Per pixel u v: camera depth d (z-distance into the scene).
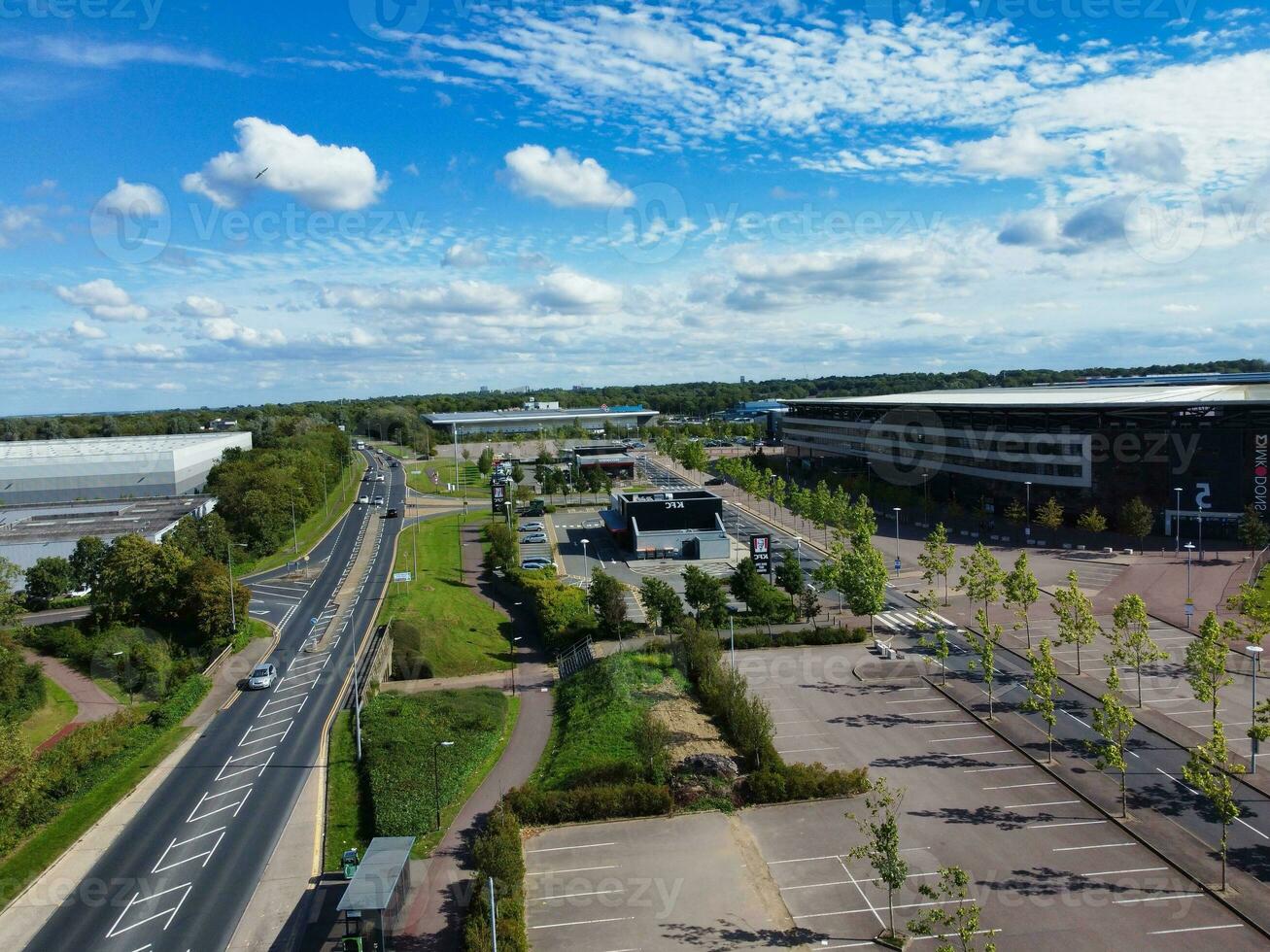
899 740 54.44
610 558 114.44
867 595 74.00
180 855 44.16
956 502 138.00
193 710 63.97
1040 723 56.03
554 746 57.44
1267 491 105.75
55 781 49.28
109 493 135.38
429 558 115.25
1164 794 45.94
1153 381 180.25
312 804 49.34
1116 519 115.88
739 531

-------------------------

EXERCISE PROMPT
Write out exactly those lines running from the line with "899 740 54.44" to the end of the data above, the first and last included.

RESPONSE TO THE EXERCISE
899 740 54.44
610 558 114.44
867 595 74.00
180 855 44.16
956 502 138.00
193 710 63.97
1040 723 56.03
554 746 57.44
1267 491 105.75
55 781 49.28
109 493 135.38
429 558 115.25
1164 794 45.94
1153 381 180.25
312 804 49.34
1116 519 115.88
739 531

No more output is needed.